We are collecting oyster growth data in order to have information to help fit energy-based oyster growth models for Rhode Island coastal waters. In the beginning of May, we went out to each of the farm sites and tagged 30 oysters and deployed temperature loggers.
Selecting the Tagging Method
We had talked over a variety of potential tagging methods to track individuals over time and ended up going with PIT tags cemented to the oyster shells in epoxy because we were able to borrow at PIT tag reader from another lab at URI, and there is little risk of tags falling off the oysters. PIT stands for passive integrated transponder and the tags essentially function like barcodes. I recommend this piece from the journal Nature’s Knowledge Process if anyone wants to learn more about PIT tags. Working with the epoxy was like dealing with a swampy glue monster, but it made for very sturdy tags on the tops of the oysters.

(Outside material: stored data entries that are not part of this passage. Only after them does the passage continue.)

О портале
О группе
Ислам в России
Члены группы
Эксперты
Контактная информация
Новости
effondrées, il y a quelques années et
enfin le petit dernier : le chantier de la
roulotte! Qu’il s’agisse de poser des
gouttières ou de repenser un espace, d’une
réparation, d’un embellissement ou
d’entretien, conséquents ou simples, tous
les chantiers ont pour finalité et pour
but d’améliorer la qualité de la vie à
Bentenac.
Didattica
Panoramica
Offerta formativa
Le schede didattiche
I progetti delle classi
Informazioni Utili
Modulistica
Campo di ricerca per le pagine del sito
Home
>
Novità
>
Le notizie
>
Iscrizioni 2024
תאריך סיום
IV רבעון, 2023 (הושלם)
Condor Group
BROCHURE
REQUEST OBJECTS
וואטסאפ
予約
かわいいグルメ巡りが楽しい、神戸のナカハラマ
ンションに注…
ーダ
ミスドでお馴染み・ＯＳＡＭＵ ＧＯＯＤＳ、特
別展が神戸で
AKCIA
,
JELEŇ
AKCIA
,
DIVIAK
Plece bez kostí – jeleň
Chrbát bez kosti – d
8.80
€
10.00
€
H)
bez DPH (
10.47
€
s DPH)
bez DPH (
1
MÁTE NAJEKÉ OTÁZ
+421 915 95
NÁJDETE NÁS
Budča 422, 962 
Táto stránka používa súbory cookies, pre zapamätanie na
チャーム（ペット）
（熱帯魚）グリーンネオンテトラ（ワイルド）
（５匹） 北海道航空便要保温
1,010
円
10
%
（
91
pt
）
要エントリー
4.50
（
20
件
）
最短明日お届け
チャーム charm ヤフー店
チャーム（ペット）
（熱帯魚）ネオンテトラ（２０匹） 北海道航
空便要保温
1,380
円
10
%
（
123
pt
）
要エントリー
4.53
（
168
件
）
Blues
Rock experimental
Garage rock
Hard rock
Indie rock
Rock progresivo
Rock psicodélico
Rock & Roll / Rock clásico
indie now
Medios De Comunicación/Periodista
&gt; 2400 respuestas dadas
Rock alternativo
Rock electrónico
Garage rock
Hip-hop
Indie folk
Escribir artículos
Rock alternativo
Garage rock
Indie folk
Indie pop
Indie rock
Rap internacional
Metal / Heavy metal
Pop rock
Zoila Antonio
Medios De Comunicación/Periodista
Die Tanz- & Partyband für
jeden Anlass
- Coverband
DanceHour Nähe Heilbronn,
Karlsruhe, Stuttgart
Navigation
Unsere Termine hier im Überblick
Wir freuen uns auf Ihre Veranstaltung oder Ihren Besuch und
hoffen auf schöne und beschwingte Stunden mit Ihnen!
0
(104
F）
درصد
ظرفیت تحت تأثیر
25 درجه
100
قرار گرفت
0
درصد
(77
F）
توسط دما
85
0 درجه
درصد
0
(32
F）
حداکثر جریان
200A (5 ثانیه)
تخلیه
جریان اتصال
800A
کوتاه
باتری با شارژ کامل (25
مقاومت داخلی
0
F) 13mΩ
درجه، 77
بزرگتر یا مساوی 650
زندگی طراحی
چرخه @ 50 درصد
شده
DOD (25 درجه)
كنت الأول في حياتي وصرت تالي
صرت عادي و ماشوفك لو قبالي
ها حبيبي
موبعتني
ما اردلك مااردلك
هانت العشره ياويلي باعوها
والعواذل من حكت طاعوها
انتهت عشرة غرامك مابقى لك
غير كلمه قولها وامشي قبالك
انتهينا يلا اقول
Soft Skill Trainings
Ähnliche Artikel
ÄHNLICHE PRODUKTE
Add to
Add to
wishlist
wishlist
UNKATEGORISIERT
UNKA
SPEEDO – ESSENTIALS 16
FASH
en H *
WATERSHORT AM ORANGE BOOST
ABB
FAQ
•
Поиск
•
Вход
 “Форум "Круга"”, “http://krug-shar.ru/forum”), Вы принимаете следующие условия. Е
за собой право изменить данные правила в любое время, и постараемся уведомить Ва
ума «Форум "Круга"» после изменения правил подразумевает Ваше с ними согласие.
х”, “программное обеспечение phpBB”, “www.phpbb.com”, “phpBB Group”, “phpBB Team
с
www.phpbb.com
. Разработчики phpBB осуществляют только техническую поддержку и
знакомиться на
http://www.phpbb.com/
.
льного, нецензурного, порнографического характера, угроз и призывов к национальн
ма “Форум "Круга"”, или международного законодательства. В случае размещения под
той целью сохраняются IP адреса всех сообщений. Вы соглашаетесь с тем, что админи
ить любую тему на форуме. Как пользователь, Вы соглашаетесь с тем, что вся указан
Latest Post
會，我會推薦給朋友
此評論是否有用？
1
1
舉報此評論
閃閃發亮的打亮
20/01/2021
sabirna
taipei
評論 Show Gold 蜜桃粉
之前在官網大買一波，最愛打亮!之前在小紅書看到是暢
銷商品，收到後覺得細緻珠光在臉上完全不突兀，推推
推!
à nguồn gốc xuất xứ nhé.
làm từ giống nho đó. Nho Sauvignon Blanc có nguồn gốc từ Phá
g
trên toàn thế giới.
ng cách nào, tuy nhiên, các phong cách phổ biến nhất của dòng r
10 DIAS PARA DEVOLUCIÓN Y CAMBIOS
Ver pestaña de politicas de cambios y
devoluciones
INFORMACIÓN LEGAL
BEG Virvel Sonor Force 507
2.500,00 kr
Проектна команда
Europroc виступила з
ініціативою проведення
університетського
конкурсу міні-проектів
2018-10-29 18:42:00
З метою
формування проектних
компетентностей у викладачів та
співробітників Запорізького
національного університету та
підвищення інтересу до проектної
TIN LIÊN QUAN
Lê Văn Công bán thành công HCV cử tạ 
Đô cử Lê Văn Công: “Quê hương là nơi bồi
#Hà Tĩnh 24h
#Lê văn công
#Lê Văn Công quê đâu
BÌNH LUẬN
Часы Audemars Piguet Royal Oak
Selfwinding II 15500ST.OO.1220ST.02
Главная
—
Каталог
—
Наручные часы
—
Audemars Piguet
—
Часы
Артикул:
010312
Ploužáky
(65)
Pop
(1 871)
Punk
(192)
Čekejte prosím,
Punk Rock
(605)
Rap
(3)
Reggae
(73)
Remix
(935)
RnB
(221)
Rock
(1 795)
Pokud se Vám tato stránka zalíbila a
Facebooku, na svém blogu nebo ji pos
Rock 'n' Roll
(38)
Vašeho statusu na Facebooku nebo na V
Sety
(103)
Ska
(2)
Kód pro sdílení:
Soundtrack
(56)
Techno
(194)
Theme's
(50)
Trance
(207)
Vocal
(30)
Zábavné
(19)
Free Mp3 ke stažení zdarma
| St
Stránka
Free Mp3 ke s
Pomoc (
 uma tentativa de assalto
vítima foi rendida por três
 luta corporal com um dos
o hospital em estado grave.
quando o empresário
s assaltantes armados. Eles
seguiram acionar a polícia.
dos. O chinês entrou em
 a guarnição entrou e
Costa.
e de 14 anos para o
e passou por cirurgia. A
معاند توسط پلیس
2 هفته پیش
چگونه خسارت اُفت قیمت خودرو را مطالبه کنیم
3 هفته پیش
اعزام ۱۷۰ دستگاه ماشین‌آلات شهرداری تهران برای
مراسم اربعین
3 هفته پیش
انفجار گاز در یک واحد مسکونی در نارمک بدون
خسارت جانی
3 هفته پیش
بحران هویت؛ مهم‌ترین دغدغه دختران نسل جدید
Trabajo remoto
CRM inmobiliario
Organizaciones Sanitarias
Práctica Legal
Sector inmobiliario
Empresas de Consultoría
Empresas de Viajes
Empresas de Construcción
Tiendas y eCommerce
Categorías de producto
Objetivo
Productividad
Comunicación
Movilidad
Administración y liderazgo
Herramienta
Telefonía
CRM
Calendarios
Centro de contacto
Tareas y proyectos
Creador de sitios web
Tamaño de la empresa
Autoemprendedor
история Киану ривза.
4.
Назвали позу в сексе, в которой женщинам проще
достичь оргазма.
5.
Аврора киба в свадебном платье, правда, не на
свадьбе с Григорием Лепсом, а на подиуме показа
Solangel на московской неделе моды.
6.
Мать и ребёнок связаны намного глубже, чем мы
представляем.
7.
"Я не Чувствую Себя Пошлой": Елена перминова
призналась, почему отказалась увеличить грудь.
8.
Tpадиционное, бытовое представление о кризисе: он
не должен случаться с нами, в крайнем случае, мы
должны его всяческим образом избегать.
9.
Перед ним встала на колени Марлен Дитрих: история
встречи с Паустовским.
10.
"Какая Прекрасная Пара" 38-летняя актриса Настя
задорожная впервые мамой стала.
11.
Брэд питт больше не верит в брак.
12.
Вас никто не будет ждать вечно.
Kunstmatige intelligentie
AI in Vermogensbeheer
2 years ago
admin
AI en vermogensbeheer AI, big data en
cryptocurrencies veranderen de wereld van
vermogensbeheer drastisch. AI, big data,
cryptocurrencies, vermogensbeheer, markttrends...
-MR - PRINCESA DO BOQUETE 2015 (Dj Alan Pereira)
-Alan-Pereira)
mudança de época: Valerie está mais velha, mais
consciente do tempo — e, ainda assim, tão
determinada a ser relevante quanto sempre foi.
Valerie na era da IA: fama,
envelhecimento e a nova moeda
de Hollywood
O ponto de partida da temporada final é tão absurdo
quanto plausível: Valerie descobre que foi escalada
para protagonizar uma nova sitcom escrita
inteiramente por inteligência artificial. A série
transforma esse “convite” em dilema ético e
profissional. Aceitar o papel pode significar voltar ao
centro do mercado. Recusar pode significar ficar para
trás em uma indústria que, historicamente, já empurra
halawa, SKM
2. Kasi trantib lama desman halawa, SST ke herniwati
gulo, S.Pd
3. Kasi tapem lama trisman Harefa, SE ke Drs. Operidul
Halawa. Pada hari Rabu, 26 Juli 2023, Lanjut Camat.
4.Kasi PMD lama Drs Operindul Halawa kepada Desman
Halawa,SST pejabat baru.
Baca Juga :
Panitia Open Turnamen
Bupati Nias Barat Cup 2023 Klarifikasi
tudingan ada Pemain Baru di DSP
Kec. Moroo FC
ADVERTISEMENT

The Art of Measuring an Oyster
We return to measure the oysters growth every month. The measurements we take are shell height and shell length. What height and length mean in relation to an oyster is not very intuitive. Shell height refers to the measurement from the umbo (the high point near the hinge of the two shells) to the farthest away point, and shell length refers to the widest distance roughly perpendicular to shell height. Shell height is the main measurement that most individual-based models in existence predict. The impression I have gotten talking to farmers is that rounder oysters are better for market, so it is also interesting to track shell length.